Correspondance de Voltaire/1759
Correspondance : année 1759GarnierŒuvres complètes de Voltaire, tome 40 (p. 122-123).

3872. — À M. LE COMTE D’ARGENTAL.
Aux Délices, 15 juin.

Mon divin ange parmesan, je reçois enfin un mot de votre écriture céleste, et un volume de critiques de Scaliger, de la main de madame l’Envoyée de Parme[1]. Sa négociation ne sera pas difficile. Vous ne songez pas qu’il s’est passé trois semaines entre l’envoi de la chevalerie[2] et votre réponse ; et que, pendant trois semaines, il faut bien qu’une tragédie ait le temps de changer de visage : aussi en a-t-elle changé tous les jours. Je viens d’entrevoir quelques critiques auxquelles j’ai répondu, il y a plus de quinze jours, par des vers bons ou mauvais.

Quelque respect que j’aie pour ce barbare de grand homme Pierre Ier, je l’abandonne à tout moment pour mes chevaliers. Les terres me désolent, M. d’Espagnac[3] m’opprime, les fermiers généraux me tourmentent ; j’ai peu de foin ; et cependant il faut faire des tragédies et des histoires avec une santé déplorable. Mlle Fel a beau adoucir mes maux par son joli gosier, la tête va me tourner.

Mon cher ange, quelle différence de M. le duc de Choiseul à monsieur l’abbé[4] ! Cependant vous n’aviez point hébergé,


Alimenté, rasé, désaltéré, porté[5]

M. le duc de Choiseul. J’augure bien de nos affaires entre les

mains d’un homme qui pense si noblement, qui fait du bien à ses amis : c’est une belle âme. Dites-moi donc un peu, n’est-il pas très-bien avec la personne[6] envers qui on prétend que Dabet fut ingrate ?

Ah çà, combien de fromages de Parmesan vous donne-t-on par année ? N’est-ce pas douze mille ?
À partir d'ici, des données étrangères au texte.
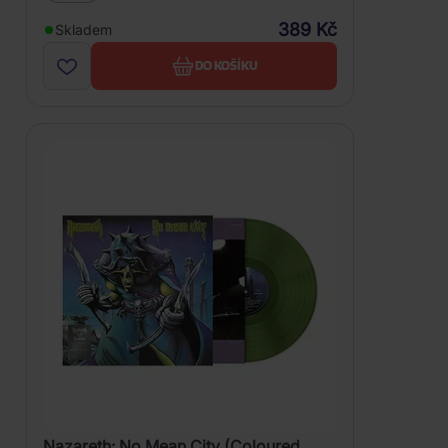
389 Kč
Skladem
DO KOŠÍKU
Nazareth: No Mean City (Coloured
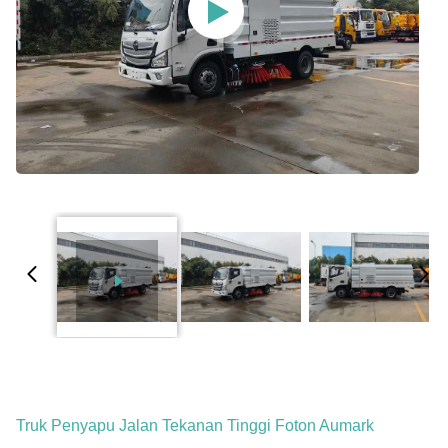
Truk Penyapu Jalan Tekanan Tinggi Foton Aumark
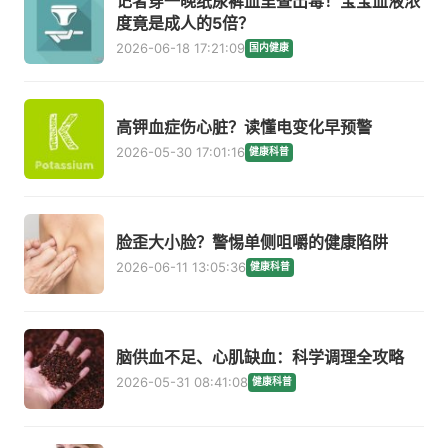
记者穿一晚纸尿裤血里查出毒！宝宝血液浓
度竟是成人的5倍？
2026-06-18 17:21:09
国内健康
高钾血症伤心脏？读懂电变化早预警
2026-05-30 17:01:16
健康科普
脸歪大小脸？警惕单侧咀嚼的健康陷阱
2026-06-11 13:05:36
健康科普
脑供血不足、心肌缺血：科学调理全攻略
2026-05-31 08:41:08
健康科普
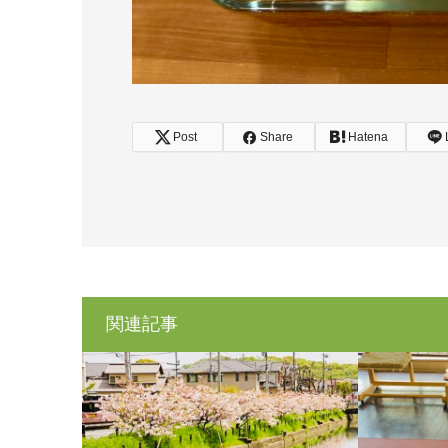
Post
Share
Hatena
関連記事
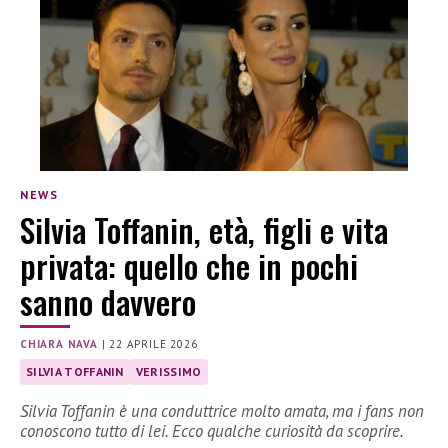
NEWS
Silvia Toffanin, età, figli e vita
privata: quello che in pochi
sanno davvero
CHIARA NAVA
|
22 APRILE 2026
SILVIA TOFFANIN
VERISSIMO
Silvia Toffanin è una conduttrice molto amata, ma i fans non
conoscono tutto di lei. Ecco qualche curiosità da scoprire.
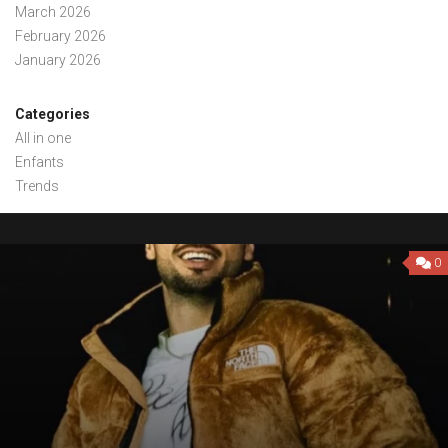
March 2026
February 2026
January 2026
Categories
All in one
Enfants
Trends
0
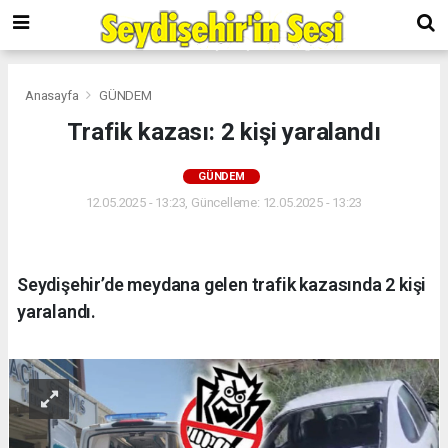
Anasayfa
GÜNDEM
Trafik kazası: 2 kişi yaralandı
GÜNDEM
12.05.2025 - 13:23, Güncelleme: 12.05.2025 - 13:23
Seydişehir’de meydana gelen trafik kazasında 2 kişi
yaralandı.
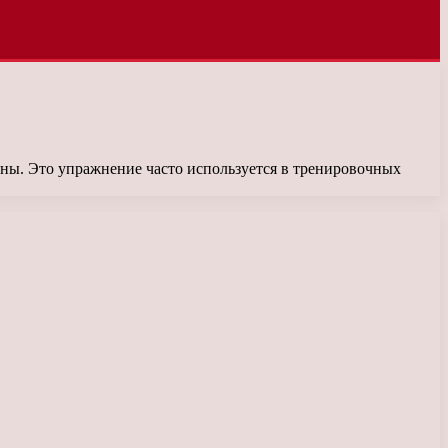
ны. Это упражнение часто используется в тренировочных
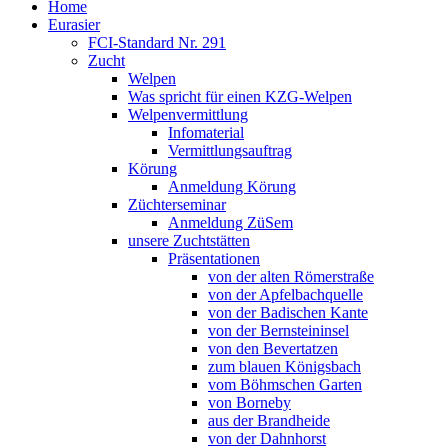
Home
Eurasier
FCI-Standard Nr. 291
Zucht
Welpen
Was spricht für einen KZG-Welpen
Welpenvermittlung
Infomaterial
Vermittlungsauftrag
Körung
Anmeldung Körung
Züchterseminar
Anmeldung ZüSem
unsere Zuchtstätten
Präsentationen
von der alten Römerstraße
von der Apfelbachquelle
von der Badischen Kante
von der Bernsteininsel
von den Bevertatzen
zum blauen Königsbach
vom Böhmschen Garten
von Borneby
aus der Brandheide
von der Dahnhorst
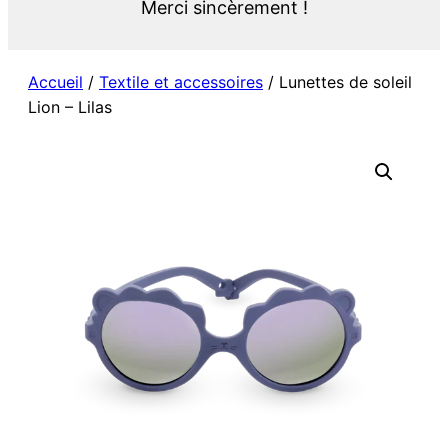
Merci sincèrement !
Accueil
/
Textile et accessoires
/ Lunettes de soleil
Lion – Lilas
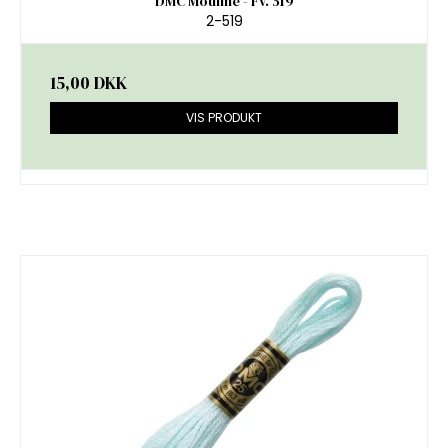
DMC Mouliné - Fv. 519
2-519
15,00 DKK
VIS PRODUKT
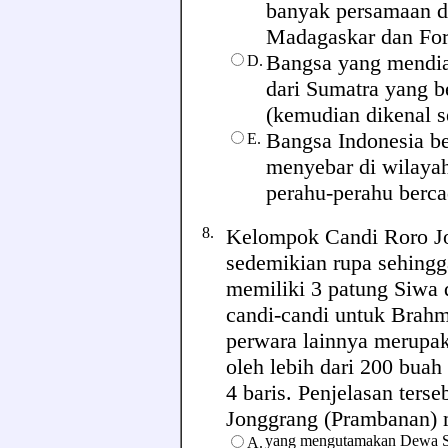
banyak persamaan d
Madagaskar dan Fo
Bangsa yang mendia
D.
dari Sumatra yang 
(kemudian dikenal s
Bangsa Indonesia be
E.
menyebar di wilaya
perahu-perahu berca
8.
Kelompok Candi Roro Jo
sedemikian rupa sehingg
memiliki 3 patung Siwa 
candi-candi untuk Brah
perwara lainnya merupak
oleh lebih dari 200 buah
4 baris. Penjelasan ter
Jonggrang (Prambanan) m
yang mengutamakan Dewa 
A.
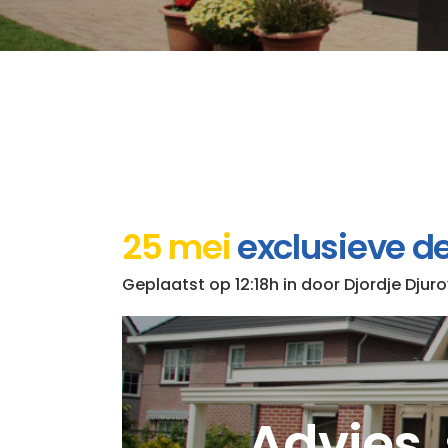
25 mei
exclusieve deu
Geplaatst op 12:18h
in
door
Djordje Djuro
Advies, 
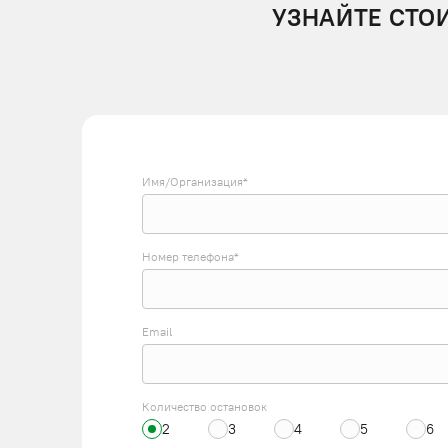
УЗНАЙТЕ СТО
Имя/Организация*
Номер телефона*
Email
Количество остановок
2
3
4
5
6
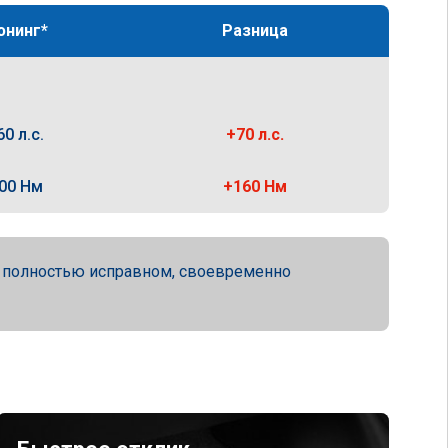
юнинг*
Разница
60 л.с.
+70 л.с.
00 Нм
+160 Нм
а полностью исправном, своевременно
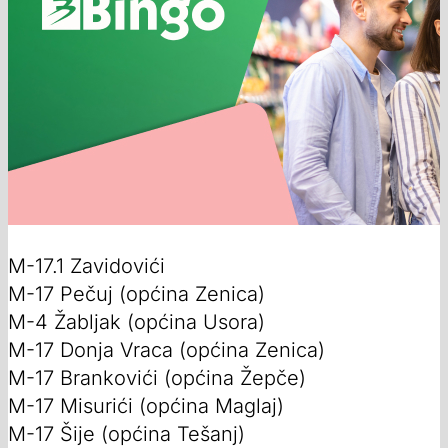
M-17.1 Zavidovići
M-17 Pečuj (općina Zenica)
M-4 Žabljak (općina Usora)
M-17 Donja Vraca (općina Zenica)
M-17 Brankovići (općina Žepče)
M-17 Misurići (općina Maglaj)
M-17 Šije (općina Tešanj)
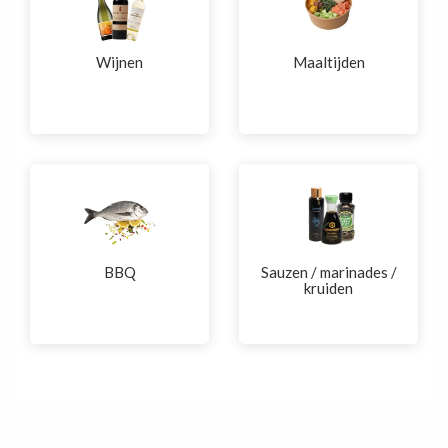
Wijnen
Maaltijden
BBQ
Sauzen / marinades /
kruiden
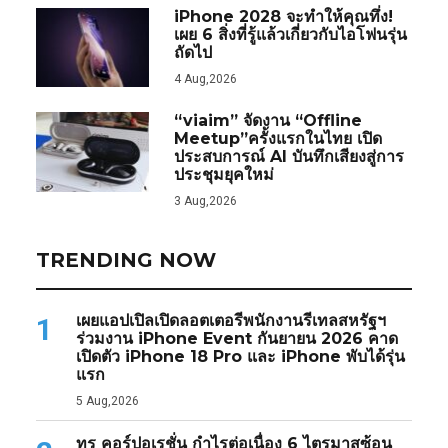
iPhone 2028 จะทำให้คุณทึ่ง!
เผย 6 สิ่งที่รู้แล้วเกี่ยวกับไอโฟนรุ่น
ถัดไป
4 Aug,2026
“viaim” จัดงาน “Offline
Meetup”ครั้งแรกในไทย เปิด
ประสบการณ์ AI บันทึกเสียงสู่การ
ประชุมยุคใหม่
3 Aug,2026
TRENDING NOW
เผยแอปเปิลเปิดลอตเตอรีพนักงานรีเทลสหรัฐฯ
1
ร่วมงาน iPhone Event กันยายน 2026 คาด
เปิดตัว iPhone 18 Pro และ iPhone พับได้รุ่น
แรก
5 Aug,2026
ทรู คอร์ปอเรชั่น กำไรต่อเนื่อง 6 ไตรมาสซ้อน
Je veux que mon ange soit à son aise. Vraiment M. le duc de Choiseul a eu très-grande raison de créer ce poste ; le beau-père Stanislas a un ministre, et le gendre[7] n’en aurait pas ?

La poste part ; je n’ai pas eu le temps de lire le volume de Mme d’Argental ; je vais le dévorer. Je baise le bout de vos ailes, à tous tant que vous êtes.

  1. Voilà pourquoi Voltaire donne à Mme d’Argental le nom de Mme Scaliger, dans de nombreuses lettres.
  2. Tancrède.
  3. De Sahuguet d’Espagnac, conseiller de grand’chambre depuis janvier 1737, et chef du conseil du comte de La Marche.
  4. L’abbé de Bernis. Il venait d’être créé cardinal (2 octobre 1758), lorsqu’il fut remplacé au département des affaires étrangères par le duc de Choiseul.
  5. Vers du Joueur, de Regnard, acte III, scène iv.
  6. La Porapadour, qui passait pour avoir été fort intime avec Babet-Bernis. (Cl.)
  7. Philippe, duc de Parme, avait épousé Louise-Elisabeth, fille de Louis XV, morte à Versailles le 6 décembre 1759, de la petite vérole.